* [DATA TO PROCESS]
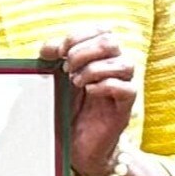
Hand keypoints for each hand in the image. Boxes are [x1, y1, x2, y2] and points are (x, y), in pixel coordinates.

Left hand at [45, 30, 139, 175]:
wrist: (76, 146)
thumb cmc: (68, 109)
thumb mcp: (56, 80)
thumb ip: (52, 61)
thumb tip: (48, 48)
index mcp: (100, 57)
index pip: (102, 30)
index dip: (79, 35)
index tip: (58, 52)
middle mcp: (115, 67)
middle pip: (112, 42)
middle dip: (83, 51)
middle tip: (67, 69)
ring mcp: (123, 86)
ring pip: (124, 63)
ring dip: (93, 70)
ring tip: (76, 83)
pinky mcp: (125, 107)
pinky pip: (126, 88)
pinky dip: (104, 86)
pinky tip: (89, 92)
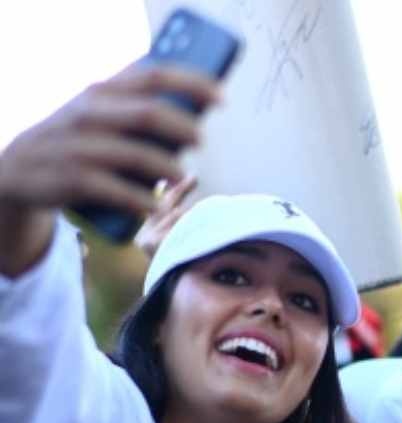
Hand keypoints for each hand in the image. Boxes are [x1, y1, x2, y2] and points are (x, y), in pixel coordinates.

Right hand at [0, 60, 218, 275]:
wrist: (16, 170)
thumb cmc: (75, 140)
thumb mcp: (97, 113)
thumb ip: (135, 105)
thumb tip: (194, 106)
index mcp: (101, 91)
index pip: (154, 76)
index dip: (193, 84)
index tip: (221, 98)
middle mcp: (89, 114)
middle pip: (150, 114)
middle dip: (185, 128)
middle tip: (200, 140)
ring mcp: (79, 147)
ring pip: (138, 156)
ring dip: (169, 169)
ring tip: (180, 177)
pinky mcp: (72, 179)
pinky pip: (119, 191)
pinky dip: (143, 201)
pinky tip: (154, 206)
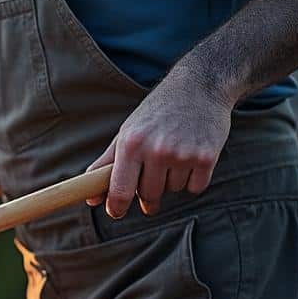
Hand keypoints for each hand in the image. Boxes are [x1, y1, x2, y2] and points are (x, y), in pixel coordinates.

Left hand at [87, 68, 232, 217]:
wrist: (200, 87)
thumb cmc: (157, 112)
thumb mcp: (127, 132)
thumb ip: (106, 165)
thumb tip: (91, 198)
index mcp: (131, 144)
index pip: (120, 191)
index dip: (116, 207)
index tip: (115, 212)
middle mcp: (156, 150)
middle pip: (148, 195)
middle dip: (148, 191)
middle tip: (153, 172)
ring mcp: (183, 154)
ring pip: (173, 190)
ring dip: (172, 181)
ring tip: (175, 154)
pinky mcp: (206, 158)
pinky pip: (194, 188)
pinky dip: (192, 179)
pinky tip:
* * *
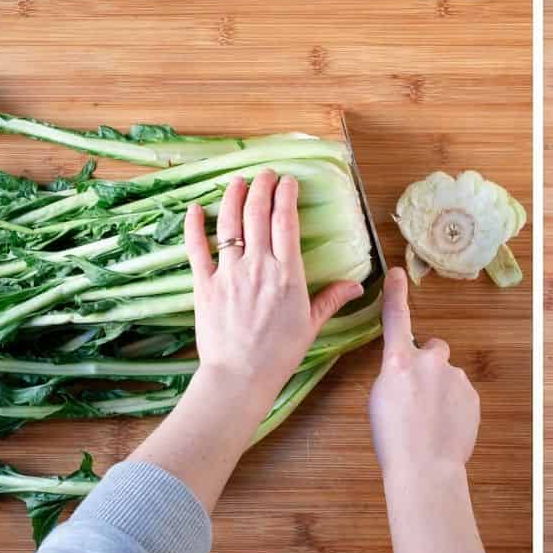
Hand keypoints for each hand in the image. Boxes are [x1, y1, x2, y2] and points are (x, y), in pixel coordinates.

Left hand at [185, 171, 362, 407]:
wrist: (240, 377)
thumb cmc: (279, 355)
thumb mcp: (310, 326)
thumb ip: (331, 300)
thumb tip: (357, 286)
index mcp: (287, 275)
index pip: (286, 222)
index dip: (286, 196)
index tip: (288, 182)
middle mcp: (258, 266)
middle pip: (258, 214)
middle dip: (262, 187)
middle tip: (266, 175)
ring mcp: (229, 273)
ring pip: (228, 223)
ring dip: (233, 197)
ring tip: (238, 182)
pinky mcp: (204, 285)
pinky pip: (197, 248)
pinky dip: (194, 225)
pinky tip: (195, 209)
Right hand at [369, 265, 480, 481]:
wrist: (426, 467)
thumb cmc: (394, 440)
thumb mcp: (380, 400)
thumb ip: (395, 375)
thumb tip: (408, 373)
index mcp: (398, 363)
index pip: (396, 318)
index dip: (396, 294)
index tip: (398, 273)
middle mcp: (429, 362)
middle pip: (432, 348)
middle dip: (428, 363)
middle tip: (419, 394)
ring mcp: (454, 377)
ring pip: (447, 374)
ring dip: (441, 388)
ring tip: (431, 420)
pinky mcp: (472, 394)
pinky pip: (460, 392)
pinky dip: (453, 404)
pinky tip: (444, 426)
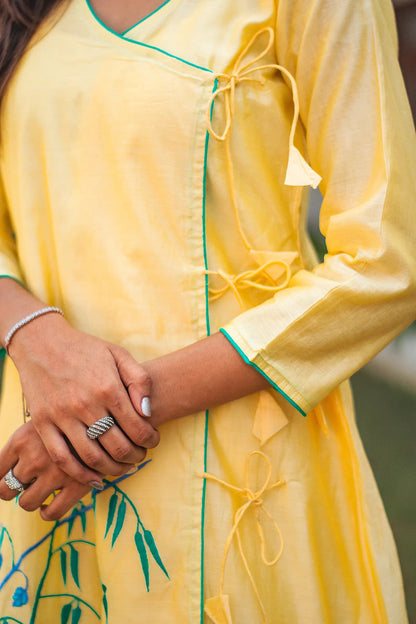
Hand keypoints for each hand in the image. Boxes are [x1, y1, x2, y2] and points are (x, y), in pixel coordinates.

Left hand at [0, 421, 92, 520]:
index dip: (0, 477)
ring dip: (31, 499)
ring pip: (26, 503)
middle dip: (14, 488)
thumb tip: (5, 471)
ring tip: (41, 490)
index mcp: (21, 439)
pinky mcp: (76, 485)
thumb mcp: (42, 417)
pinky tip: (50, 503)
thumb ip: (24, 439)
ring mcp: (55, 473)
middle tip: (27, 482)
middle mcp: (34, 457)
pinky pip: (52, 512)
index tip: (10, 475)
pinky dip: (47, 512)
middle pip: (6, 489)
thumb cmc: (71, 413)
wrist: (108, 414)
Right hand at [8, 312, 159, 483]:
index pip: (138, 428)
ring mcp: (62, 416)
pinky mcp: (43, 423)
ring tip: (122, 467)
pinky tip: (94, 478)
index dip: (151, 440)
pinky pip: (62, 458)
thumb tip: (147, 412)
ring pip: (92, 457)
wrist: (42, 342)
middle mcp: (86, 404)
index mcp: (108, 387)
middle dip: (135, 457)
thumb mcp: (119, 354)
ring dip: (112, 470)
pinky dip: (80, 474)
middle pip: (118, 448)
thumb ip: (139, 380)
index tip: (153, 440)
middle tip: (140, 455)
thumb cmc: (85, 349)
--
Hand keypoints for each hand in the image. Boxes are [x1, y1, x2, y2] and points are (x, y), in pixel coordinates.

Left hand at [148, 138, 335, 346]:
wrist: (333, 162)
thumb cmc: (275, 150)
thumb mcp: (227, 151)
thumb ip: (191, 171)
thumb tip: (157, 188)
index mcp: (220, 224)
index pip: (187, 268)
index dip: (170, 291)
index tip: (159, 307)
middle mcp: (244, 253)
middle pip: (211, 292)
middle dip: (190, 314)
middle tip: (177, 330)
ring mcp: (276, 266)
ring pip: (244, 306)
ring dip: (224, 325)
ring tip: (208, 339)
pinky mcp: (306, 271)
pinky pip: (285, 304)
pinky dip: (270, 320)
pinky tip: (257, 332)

* [TASK ITEM]
Restate word for word only the lines above from the line containing "middle pip: (118, 448)" to the line containing "thumb cmc: (85, 349)", both of them included.

* [OUTPUT BELOW]
middle pip: (118, 448)
thumb ip: (139, 380)
index tip: (153, 440)
middle tip: (140, 455)
thumb cmc: (85, 349)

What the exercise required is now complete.